Task to carry out: Every line in the records below with the string "応急採用について" needs to be copied out.

***

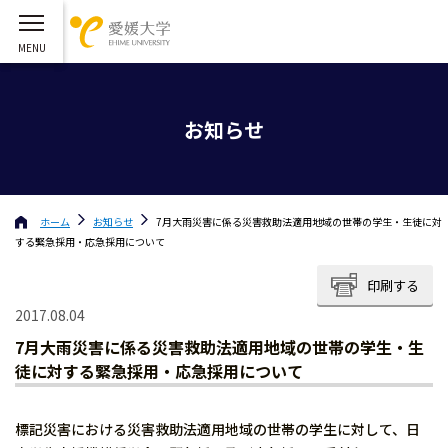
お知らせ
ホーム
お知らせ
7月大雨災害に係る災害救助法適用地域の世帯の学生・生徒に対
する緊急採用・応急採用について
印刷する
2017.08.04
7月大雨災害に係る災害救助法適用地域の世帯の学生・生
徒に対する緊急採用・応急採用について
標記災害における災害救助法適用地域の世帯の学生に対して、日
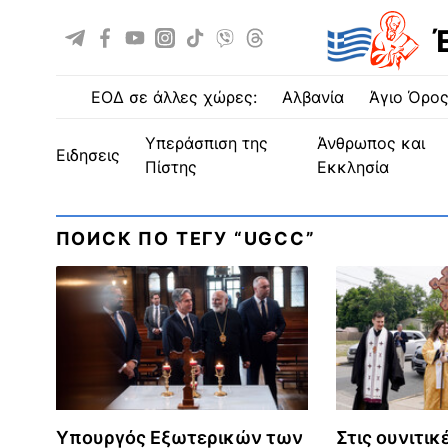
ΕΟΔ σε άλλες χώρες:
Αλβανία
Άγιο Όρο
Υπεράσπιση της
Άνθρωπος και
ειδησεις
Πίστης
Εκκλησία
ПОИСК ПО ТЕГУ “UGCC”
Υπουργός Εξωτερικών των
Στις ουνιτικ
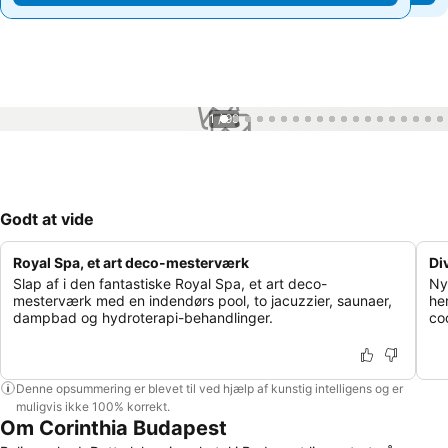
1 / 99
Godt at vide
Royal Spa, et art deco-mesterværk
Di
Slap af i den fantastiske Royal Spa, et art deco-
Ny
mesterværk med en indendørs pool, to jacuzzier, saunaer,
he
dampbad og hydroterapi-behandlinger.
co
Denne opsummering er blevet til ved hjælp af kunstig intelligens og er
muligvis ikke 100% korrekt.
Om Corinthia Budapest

***

Written solution:
する緊急採用・応急採用について
徒に対する緊急採用・応急採用について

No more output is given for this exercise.